Les facteurs qui rendent aujourd'hui le rugby populaire et attractif sont bien sûr d'ordre divers. Un élément de réponse peut être donné par le plus haut niveau de pratique qui est censé produire du spectacle. Derrière ce mot on peut définir celui-ci en terme de beauté voir d'art mais le public peut aussi se mobiliser derrière le jeu engagé d'une équipe qui donne tout et provoque une émotion a même d'assurer un spectacle qui ne relève pas de la qualité du jeu proposé.

C'est ce type de scenario qui a prévalu dans certaines rencontres ayant opposées les meilleures équipes au moins bonnes.

Le résultat est certes toujours resté favorable aux nations fortes mais la contestation proposée par leur adversaire a séduit le public, toujours excité quand la révolte du plus faible se traduit par un engagement dans le combat qui rend soudainement vulnérable une opposition pourtant bien mieux armée dans toutes les dimensions du jeu.

On pourrait citer plusieurs matchs ayant suscité ce type d'émotion et donc de spectacle. Mais le plus représentatif a été réalisé par la surprenante équipe de Géorgie à qui on prévoyait le pire pour son match contre l'Irlande qui avait d'autres ambitions que de gagner petitement et surtout sans bonus.

La stratégie du jeu géorgien est révélatrice de l'impact mental provoqué par l'événement.
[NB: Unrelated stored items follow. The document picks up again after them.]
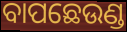
ବାପଛେଉଣ୍ଡ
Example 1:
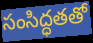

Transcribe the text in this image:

సంసిద్ధతతో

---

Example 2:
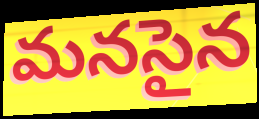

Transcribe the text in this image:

మనసైన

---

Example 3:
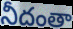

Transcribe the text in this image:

నీదంతా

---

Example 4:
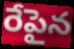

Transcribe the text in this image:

రేపైన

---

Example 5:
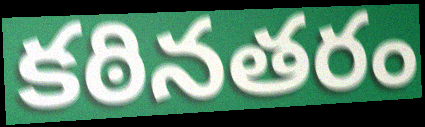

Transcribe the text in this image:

కఠినతరం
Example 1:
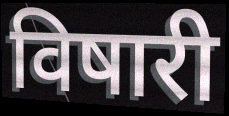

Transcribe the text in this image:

विषारी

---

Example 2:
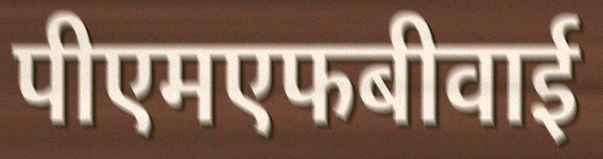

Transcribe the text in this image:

पीएमएफबीवाई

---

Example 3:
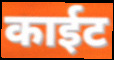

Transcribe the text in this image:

काईट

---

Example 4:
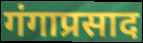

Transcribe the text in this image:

गंगाप्रसाद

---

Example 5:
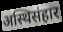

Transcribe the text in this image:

अस्थिसंहार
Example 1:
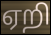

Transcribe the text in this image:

ஏறி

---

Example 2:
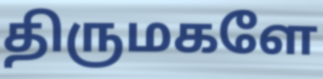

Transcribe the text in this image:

திருமகளே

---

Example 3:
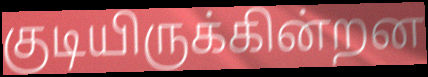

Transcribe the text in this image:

குடியிருக்கின்றன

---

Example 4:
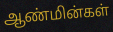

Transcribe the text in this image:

ஆண்மின்கள்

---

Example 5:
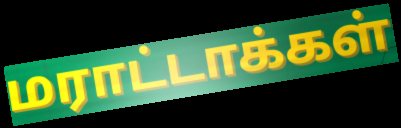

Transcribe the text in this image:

மராட்டாக்கள்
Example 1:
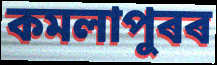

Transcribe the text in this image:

কমলাপুৰৰ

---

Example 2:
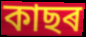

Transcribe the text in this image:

কাছৰ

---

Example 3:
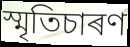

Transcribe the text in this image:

স্মৃতিচাৰণ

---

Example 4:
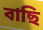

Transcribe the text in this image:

বাছি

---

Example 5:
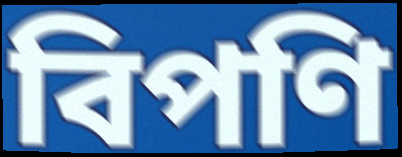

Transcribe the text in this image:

বিপণি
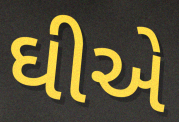
ઘીએ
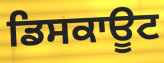
ਡਿਸਕਾਊਟ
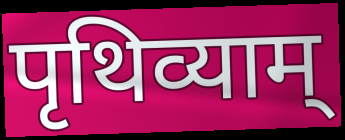
पृथिव्याम्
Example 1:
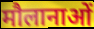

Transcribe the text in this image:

मौलानाओं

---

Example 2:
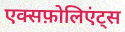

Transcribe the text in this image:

एक्सफ़ोलिएंट्स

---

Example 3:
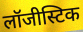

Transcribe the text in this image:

लॉजीस्टिक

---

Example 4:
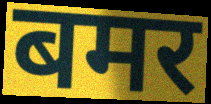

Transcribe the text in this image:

बमर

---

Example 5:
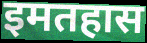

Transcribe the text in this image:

इमतहास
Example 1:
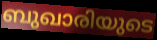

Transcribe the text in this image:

ബുഖാരിയുടെ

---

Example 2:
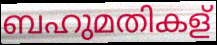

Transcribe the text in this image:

Tous les comportements individuels et collectifs traduisent un investissement dans le combat qui prend tous son sens dans ce contexte et n'aurait pas eu la même efficacité dans un contexte différent.

Si l'on accepte que le rugby présente logiquement un rapport indissociable entre affrontement et évitement et que chacune des deux formes est censé donner du sens à l'autre, on est bien obligé d'accepter que le jeu géorgien contre l'Irlande s'est réalisé uniquement dans le seul affrontement et qu'il a failli être suffisant pour faire plier les verts d'Irlande particulièrement déboussolés par l'avancée type raz de marée réalisée par leur adversaire du jour tant en attaque qu'en défense. Le score restant toujours très étroit n'a jamais, et ils avaient raison, amené les "Lelos" à modifier leur stratégie. Dans ce jeu l'affectif et le physique prennent forcement le dessus sur le facteur perceptif et décisionnel.

Confronté à un jeu peu habituel qui est en rupture avec le moule tactique européen du haut niveau, cette façon de penser et de jouer le rugby n'a pas permis aux irlandais de trouver la parade et de s'adapter. Le pouvoir de transformation immédiate d'un jeu à un autre pouvait se faire après la mi-temps mais le jeu au large manquait de soutien axial et le jeu au pied bien trop imprécis pour perturber les Géorgiens.

L'Irlande retrouvera des couleurs contre la France puisque le contexte va être différent. Le jeu va se construire sur une autre scène sur un autre type de rapport de force plus conforme au modèle que développe le jeu moderne de haut niveau, celui qui apportera aux irlandais les repères qui leur ont manqués dans ce match particulier.

Quand on sait que les irlandais, il n' ya pas encore si longtemps, étaient reconnus et craints par ce que l'on appelait "le fighting spirit", et, personnellement pour l'avoir subi comme joueur, je trouve plutôt sympa qu'ils aient pu en apprécier à la fois la teneur, l'efficacité et la rugosité.